Objective »
Copy every line of the listing below word for word, without the pictures.

Material »

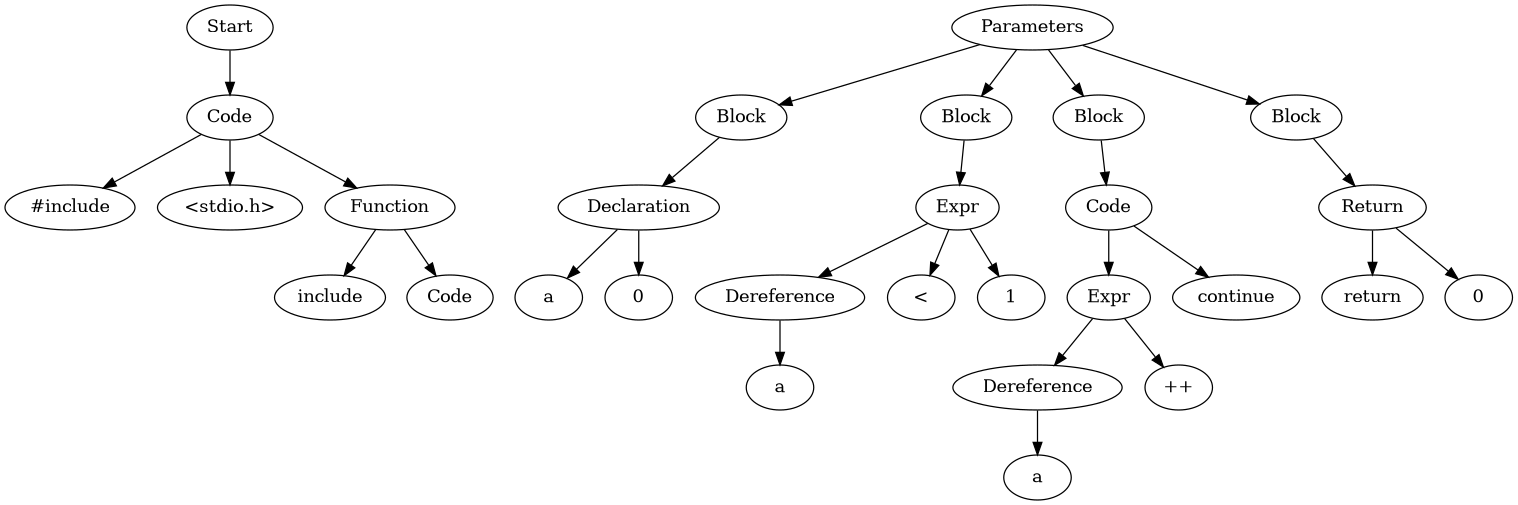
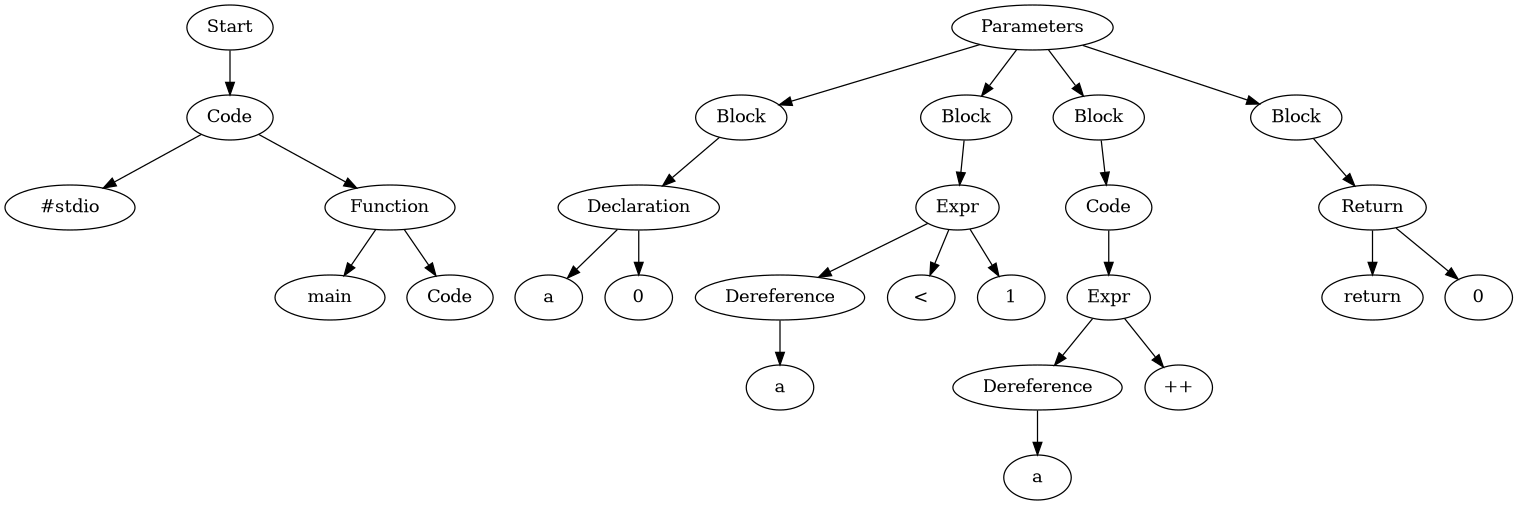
  digraph {
    n1 [label=Start]
    n2 [label=Code]
-   n3 [label="#include"]
-   n4 [label="<stdio.h>"]
+   n3 [label="#stdio"]
    n5 [label=Function]
-   n6 [label=include]
+   n6 [label=main]
    n7 [label=Code]
    n8 [label=Parameters]
    n9 [label=Block]
    n10 [label=Block]
    n11 [label=Block]
    n12 [label=Block]
    n13 [label=Declaration]
    n14 [label=Expr]
    n15 [label=Code]
    n16 [label=Return]
    n17 [label=a]
    n18 [label=0]
    n19 [label=Dereference]
    n20 [label="<"]
    n21 [label=1]
    n22 [label=Expr]
-   n23 [label=continue]
    n24 [label=return]
    n25 [label=0]
    n26 [label=a]
    n27 [label=Dereference]
    n28 [label="++"]
    n29 [label=a]
    n1 -> n2
    n2 -> n3
-   n2 -> n4
    n2 -> n5
    n5 -> n6
    n5 -> n7
    n8 -> n9
    n8 -> n10
    n8 -> n11
    n8 -> n12
    n9 -> n13
    n10 -> n14
    n11 -> n15
    n12 -> n16
    n13 -> n17
    n13 -> n18
    n14 -> n19
    n14 -> n20
    n14 -> n21
    n15 -> n22
-   n15 -> n23
    n16 -> n24
    n16 -> n25
    n19 -> n26
    n22 -> n27
    n22 -> n28
    n27 -> n29
  }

Result »
  digraph {
    n1 [label=Start]
    n2 [label=Code]
-   n3 [label="#include"]
-   n4 [label="<stdio.h>"]
+   n3 [label="#stdio"]
    n5 [label=Function]
-   n6 [label=include]
+   n6 [label=main]
    n7 [label=Code]
    n8 [label=Parameters]
    n9 [label=Block]
    n10 [label=Block]
    n11 [label=Block]
    n12 [label=Block]
    n13 [label=Declaration]
    n14 [label=Expr]
    n15 [label=Code]
    n16 [label=Return]
    n17 [label=a]
    n18 [label=0]
    n19 [label=Dereference]
    n20 [label="<"]
    n21 [label=1]
    n22 [label=Expr]
-   n23 [label=continue]
    n24 [label=return]
    n25 [label=0]
    n26 [label=a]
    n27 [label=Dereference]
    n28 [label="++"]
    n29 [label=a]
    n1 -> n2
    n2 -> n3
-   n2 -> n4
    n2 -> n5
    n5 -> n6
    n5 -> n7
    n8 -> n9
    n8 -> n10
    n8 -> n11
    n8 -> n12
    n9 -> n13
    n10 -> n14
    n11 -> n15
    n12 -> n16
    n13 -> n17
    n13 -> n18
    n14 -> n19
    n14 -> n20
    n14 -> n21
    n15 -> n22
-   n15 -> n23
    n16 -> n24
    n16 -> n25
    n19 -> n26
    n22 -> n27
    n22 -> n28
    n27 -> n29
  }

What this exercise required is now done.